A new, even relatively sane thought about JVP — Jewish Voice
for Peace — occasioned by the fact that the nasty groupuscule** is
demanding that Lincoln Center cease and desist from mounting "To the End
of the Land" by Israeli writer David Grossman. Grossman, besides being an
eminent, and as of this year, Booker Prize winning novelist, has long been an
outspoken critic of Israel's occupation of the West Bank.
So what then bugs the irritable groupuscule? Well, there is
the undeniable fact that Grossman is an Israeli and JVP, when it's being open about
it, opposes the very existence of Israel, which it regards as no better, no
more legitimate, than Israeli occupation of the West Bank.
What JVP recommends for Israel is non-existence.
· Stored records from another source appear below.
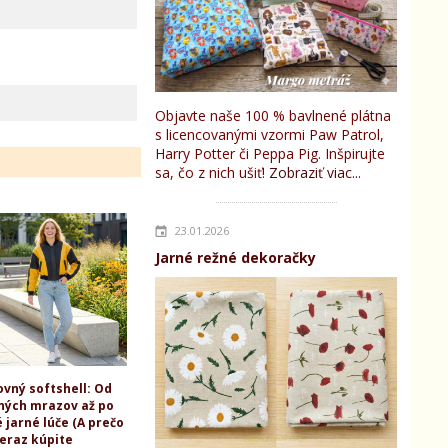
Objavte naše 100 % bavlnené plátna
s licencovanými vzormi Paw Patrol,
Harry Potter či Peppa Pig. Inšpirujte
sa, čo z nich ušiť!
Zobraziť viac...
23.01.2026
Jarné režné dekoračky
ovný softshell: Od
ných mrazov až po
 jarné lúče (A prečo
teraz kúpite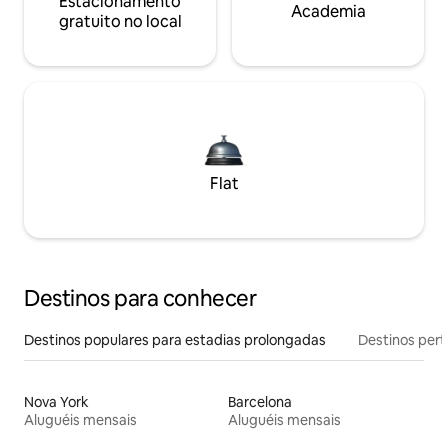
Estacionamento
Academia
gratuito no local
Flat
Destinos para conhecer
Destinos populares para estadias prolongadas
Destinos pert
Nova York
Barcelona
Aluguéis mensais
Aluguéis mensais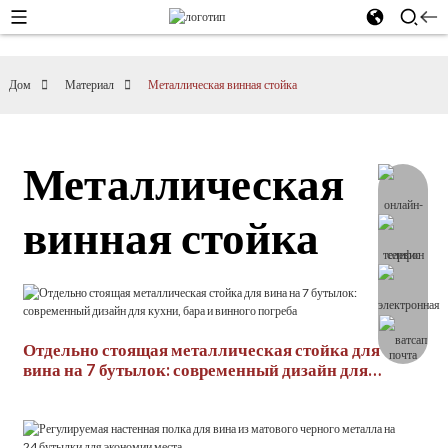
Дом
Материал
Металлическая винная стойка
Металлическая
винная стойка
Отдельно стоящая металлическая стойка для
вина на 7 бутылок: современный дизайн для
кухни, бара и винного погреба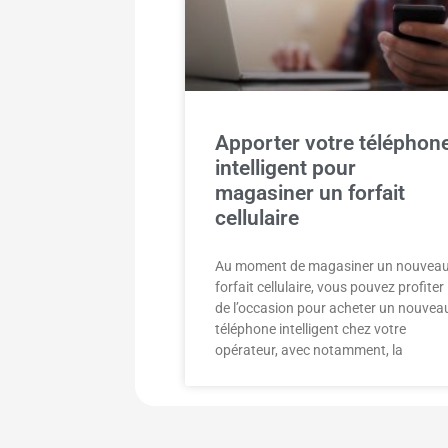
Apporter votre téléphon
intelligent pour
magasiner un forfait
cellulaire
Au moment de magasiner un nouvea
forfait cellulaire, vous pouvez profiter
de l’occasion pour acheter un nouvea
téléphone intelligent chez votre
opérateur, avec notamment, la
But getting back to my new thought: it's this, namely that the
very existence and headline-hogging, attention-grabbing activity of JVP makes
it harder for Jews and others to come together to forge an effective opposition
to Israeli policy toward Palestinians.
JVP is founded on such a bad premise, and draws too often on
an anti-Zionism shaped and driven by underlying anti-Semitism that it's an
obstacle to a sane approach. To call JVP a distraction is too mild. Taking time
with and defending against its
overtures drains energy and imagination from what might come together in its
absence. JVP makes opposition to Israeli policy more difficult to achieve.
I was disappointed, because I like his work, to find that
Wallace Shawn is among those who thinks the Grossman play should be evicted
from the Lincoln Center platform. Next time I see Wally, I'll ask, "Let's
put it simply, why are you being such a schmuck? Don't you know already from
the study of history that seizing on the most extreme sounding solution, though
it may sound like the smartest, and most principled, is often the dumbest thing
to do? Wally, why don't you know that already?"
**As per the Wiki, a groupuscule defined as, "A small political
group, especially of an extremist faction."